------ Texto del documento ------

BBVA vuelve a tirar del Ibex: cinco claves explican su rally

BBVA

El banco se consolida como uno de los valores estrella del índice gracias a beneficios récord, recompras, dividendo y una banca todavía favorecida por tipos altos.

BBVA cotiza ya en el entorno de los 20,95 euros, en plena zona de máximos recientes, y se ha convertido de nuevo en uno de los grandes motores del Ibex 35. El valor combina tres ingredientes que el mercado premia con rapidez: beneficio creciente, remuneración al accionista y exposición internacional. La banca española vive un ciclo excepcional, pero BBVA destaca por algo más: su capacidad para convertir ingresos recurrentes en rentabilidad visible. La pregunta no es solo por qué sube. La cuestión relevante es si el mercado aún está comprando futuro o empieza a pagar demasiado por el presente.

Beneficio récord

El primer gran impulso está en la cuenta de resultados. BBVA ganó 2.989 millones de euros en el primer trimestre de 2026, un 10,8% más que un año antes. No es una mejora menor: implica que el banco roza los 3.000 millones trimestrales en un entorno en el que muchos inversores esperaban cierta normalización de márgenes.

------

## Qué hacer
A: Traduce al inglés esta oración del artículo sobre BBVA: "La pregunta no es solo por qué sube."
B: Transcribe el fragmento del artículo sobre BBVA que empieza en "BBVA vuelve a" y termina en "por el presente.".
C: Según el artículo sobre BBVA, ¿cuánto ganó el banco en el primer trimestre de 2026?
Para resolver, usa únicamente el artículo sobre BBVA.

------ Extractos de datos ------

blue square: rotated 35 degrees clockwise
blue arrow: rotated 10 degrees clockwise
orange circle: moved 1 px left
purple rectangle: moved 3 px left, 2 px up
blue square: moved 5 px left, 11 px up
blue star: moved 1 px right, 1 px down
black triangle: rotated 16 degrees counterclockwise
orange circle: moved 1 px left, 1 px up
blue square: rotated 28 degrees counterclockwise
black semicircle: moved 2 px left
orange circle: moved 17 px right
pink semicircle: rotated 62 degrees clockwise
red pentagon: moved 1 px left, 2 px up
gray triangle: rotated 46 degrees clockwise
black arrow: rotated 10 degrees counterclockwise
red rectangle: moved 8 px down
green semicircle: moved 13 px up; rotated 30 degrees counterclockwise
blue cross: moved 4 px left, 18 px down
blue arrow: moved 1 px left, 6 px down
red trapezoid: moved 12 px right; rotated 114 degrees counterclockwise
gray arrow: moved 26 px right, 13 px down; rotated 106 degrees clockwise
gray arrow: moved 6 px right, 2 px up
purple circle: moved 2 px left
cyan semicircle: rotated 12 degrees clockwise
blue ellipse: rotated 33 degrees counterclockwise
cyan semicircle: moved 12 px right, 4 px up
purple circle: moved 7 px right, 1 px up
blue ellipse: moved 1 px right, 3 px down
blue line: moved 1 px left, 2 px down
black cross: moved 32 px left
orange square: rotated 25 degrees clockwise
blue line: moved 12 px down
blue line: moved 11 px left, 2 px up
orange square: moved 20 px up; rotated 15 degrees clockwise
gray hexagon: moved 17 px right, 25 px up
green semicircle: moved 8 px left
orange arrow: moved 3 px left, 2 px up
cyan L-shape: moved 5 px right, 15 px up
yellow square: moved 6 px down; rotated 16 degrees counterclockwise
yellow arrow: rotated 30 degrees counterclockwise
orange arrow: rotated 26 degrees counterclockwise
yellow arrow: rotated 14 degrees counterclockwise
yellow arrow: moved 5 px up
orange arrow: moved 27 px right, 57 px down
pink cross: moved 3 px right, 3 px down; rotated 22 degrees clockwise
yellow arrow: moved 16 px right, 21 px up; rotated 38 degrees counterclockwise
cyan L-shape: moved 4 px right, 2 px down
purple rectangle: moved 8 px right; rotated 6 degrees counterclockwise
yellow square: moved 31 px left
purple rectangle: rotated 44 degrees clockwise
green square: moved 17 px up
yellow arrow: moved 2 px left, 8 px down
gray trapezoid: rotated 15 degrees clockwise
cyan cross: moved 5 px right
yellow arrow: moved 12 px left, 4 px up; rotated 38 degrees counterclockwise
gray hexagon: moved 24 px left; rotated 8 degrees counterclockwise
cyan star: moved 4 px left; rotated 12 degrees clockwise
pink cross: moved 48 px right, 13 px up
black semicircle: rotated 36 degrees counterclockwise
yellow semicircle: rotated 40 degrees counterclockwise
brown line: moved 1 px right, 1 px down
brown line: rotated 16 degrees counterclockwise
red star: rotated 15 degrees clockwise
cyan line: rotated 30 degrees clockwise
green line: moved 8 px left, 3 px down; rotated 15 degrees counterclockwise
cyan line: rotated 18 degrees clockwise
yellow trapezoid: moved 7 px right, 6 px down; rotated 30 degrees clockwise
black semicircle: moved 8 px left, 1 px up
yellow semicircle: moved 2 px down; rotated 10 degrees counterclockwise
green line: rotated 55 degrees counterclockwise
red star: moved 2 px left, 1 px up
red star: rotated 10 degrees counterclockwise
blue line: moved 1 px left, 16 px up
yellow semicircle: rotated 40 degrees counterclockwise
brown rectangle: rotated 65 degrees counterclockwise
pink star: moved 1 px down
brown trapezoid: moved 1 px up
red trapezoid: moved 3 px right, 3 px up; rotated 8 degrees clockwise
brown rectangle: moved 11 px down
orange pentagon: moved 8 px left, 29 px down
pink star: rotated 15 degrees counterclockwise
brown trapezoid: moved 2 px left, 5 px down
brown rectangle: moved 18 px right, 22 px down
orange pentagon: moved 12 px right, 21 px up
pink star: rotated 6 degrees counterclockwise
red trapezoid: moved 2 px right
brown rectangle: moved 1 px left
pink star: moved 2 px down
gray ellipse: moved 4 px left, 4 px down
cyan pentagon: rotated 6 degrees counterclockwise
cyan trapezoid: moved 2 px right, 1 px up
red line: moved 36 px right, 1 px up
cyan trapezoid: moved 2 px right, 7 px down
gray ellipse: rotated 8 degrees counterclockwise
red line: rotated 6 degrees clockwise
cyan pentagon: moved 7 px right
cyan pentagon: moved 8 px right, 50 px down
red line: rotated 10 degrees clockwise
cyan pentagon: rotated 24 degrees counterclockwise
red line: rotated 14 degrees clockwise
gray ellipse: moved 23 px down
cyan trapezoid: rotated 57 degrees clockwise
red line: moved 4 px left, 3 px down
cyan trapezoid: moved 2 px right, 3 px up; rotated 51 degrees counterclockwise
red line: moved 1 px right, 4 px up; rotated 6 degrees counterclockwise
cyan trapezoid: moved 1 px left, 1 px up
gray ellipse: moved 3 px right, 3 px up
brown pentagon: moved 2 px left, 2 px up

------

## Respuestas por tarea
A: The question is not only why it is rising.

B:
BBVA vuelve a tirar del Ibex: cinco claves explican su rally

BBVA

El banco se consolida como uno de los valores estrella del índice gracias a beneficios récord, recompras, dividendo y una banca todavía favorecida por tipos altos.

BBVA cotiza ya en el entorno de los 20,95 euros, en plena zona de máximos recientes, y se ha convertido de nuevo en uno de los grandes motores del Ibex 35. El valor combina tres ingredientes que el mercado premia con rapidez: beneficio creciente, remuneración al accionista y exposición internacional. La banca española vive un ciclo excepcional, pero BBVA destaca por algo más: su capacidad para convertir ingresos recurrentes en rentabilidad visible. La pregunta no es solo por qué sube. La cuestión relevante es si el mercado aún está comprando futuro o empieza a pagar demasiado por el presente.

C: 2.989 millones de euros.